• _PASSAGE PROVIDED_:
[llvm] [OpenMP][OMPIRBuilder] Add support to omp target parallel (PR #67000)
Johannes Doerfert via llvm-commits
llvm-commits at lists.llvm.org
Thu Sep 21 03:57:28 PDT 2023
================
@@ -1235,63 +1244,146 @@ IRBuilder<>::InsertPoint OpenMPIRBuilder::createParallel(
}
OutlineInfo OI;
- OI.PostOutlineCB = [=](Function &OutlinedFn) {
- // Add some known attributes.
- OutlinedFn.addParamAttr(0, Attribute::NoAlias);
- OutlinedFn.addParamAttr(1, Attribute::NoAlias);
- OutlinedFn.addFnAttr(Attribute::NoUnwind);
- OutlinedFn.addFnAttr(Attribute::NoRecurse);
-
- assert(OutlinedFn.arg_size() >= 2 &&
- "Expected at least tid and bounded tid as arguments");
- unsigned NumCapturedVars =
- OutlinedFn.arg_size() - /* tid & bounded tid */ 2;
-
- CallInst *CI = cast<CallInst>(OutlinedFn.user_back());
- CI->getParent()->setName("omp_parallel");
- Builder.SetInsertPoint(CI);
-
- // Build call __kmpc_fork_call[_if](Ident, n, microtask, var1, .., varn);
- Value *ForkCallArgs[] = {
- Ident, Builder.getInt32(NumCapturedVars),
- Builder.CreateBitCast(&OutlinedFn, ParallelTaskPtr)};
-
- SmallVector<Value *, 16> RealArgs;
- RealArgs.append(std::begin(ForkCallArgs), std::end(ForkCallArgs));
- if (IfCondition) {
- Value *Cond = Builder.CreateSExtOrTrunc(IfCondition,
- Type::getInt32Ty(M.getContext()));
- RealArgs.push_back(Cond);
- }
- RealArgs.append(CI->arg_begin() + /* tid & bound tid */ 2, CI->arg_end());
-
- // __kmpc_fork_call_if always expects a void ptr as the last argument
- // If there are no arguments, pass a null pointer.

• _DATA EXCERPTS_:
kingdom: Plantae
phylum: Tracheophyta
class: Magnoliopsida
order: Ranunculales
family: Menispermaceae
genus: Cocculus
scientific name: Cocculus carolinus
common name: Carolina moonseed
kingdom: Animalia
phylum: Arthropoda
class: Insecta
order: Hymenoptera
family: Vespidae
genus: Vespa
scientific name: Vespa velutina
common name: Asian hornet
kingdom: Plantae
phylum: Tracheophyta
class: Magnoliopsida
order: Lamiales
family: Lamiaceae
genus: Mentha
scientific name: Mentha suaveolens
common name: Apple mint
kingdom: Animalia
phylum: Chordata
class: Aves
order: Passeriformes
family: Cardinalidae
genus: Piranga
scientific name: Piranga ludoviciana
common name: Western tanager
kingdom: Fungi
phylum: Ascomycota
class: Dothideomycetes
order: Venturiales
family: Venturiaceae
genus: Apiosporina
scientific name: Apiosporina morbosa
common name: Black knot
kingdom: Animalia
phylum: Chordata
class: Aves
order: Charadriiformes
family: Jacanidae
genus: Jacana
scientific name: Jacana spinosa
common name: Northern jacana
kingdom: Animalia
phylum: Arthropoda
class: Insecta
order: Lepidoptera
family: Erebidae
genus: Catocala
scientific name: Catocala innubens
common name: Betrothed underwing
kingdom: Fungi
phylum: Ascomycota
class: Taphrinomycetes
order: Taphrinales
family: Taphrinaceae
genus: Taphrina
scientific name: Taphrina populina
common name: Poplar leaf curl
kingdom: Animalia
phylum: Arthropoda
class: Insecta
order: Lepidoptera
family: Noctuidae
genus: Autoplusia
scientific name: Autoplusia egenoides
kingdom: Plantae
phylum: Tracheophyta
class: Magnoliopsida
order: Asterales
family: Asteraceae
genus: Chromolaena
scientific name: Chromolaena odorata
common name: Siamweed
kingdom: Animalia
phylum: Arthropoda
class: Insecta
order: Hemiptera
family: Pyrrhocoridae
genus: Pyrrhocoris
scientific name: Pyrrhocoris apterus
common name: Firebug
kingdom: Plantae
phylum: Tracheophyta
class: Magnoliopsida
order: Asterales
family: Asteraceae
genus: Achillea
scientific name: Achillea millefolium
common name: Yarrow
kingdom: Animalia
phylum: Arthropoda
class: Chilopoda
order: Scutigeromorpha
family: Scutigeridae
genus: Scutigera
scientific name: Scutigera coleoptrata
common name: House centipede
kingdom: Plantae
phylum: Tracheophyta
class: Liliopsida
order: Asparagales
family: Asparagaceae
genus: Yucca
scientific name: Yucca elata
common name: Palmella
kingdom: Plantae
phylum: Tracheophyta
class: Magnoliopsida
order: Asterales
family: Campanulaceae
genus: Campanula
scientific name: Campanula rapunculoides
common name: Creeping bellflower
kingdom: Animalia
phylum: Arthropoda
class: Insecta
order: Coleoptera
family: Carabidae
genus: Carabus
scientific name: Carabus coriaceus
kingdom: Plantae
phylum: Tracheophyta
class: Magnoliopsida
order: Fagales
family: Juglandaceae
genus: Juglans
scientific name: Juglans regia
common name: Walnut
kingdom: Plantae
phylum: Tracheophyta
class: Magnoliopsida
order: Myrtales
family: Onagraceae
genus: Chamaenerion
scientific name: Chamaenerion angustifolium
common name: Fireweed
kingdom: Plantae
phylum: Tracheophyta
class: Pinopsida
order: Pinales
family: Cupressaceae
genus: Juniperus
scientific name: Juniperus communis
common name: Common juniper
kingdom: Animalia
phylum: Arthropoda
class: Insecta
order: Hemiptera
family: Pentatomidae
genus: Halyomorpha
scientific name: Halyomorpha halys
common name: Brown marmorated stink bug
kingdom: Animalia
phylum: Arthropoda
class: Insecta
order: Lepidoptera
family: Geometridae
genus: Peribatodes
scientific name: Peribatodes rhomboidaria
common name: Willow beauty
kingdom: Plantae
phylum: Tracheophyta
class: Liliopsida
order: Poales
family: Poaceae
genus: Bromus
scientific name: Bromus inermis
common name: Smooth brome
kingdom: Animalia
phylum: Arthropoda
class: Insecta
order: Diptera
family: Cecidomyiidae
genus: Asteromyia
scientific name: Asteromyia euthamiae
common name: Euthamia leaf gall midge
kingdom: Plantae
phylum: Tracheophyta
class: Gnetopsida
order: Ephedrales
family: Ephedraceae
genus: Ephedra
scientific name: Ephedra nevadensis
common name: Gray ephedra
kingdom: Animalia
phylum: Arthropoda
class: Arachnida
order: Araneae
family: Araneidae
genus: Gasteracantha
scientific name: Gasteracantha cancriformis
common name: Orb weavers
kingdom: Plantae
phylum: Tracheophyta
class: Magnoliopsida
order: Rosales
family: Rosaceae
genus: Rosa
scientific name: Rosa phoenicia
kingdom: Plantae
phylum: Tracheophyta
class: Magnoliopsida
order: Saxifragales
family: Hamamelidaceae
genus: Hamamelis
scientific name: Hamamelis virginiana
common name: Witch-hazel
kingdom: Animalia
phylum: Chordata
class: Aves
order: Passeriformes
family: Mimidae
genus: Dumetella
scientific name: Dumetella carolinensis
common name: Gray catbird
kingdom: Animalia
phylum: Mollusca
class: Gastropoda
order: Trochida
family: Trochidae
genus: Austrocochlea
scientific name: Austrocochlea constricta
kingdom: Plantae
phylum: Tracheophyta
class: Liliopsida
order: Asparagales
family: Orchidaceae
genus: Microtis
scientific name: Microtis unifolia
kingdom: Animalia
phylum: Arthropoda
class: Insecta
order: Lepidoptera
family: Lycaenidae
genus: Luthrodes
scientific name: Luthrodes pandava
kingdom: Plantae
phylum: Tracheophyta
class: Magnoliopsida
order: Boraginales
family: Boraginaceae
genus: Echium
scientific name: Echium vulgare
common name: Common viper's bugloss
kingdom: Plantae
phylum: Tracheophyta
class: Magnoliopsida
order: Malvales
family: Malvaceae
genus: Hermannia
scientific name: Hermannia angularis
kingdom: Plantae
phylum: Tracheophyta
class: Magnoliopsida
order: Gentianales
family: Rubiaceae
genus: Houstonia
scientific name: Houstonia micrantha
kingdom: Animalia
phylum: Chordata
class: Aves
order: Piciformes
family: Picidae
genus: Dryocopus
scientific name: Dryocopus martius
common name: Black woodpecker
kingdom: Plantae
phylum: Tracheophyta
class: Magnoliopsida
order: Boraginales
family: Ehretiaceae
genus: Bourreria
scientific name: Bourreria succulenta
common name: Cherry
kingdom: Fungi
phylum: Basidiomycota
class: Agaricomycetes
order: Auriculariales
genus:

• _SHORT PROBLEM_:
Please extract the part of the OpenMP patch from "Johannes Doerfert via" up to and including "some known attributes.", copying it character for character.

• _RESULT OF THE EXERCISE_:
Johannes Doerfert via llvm-commits
llvm-commits at lists.llvm.org
Thu Sep 21 03:57:28 PDT 2023
================
@@ -1235,63 +1244,146 @@ IRBuilder<>::InsertPoint OpenMPIRBuilder::createParallel(
}
OutlineInfo OI;
- OI.PostOutlineCB = [=](Function &OutlinedFn) {
- // Add some known attributes.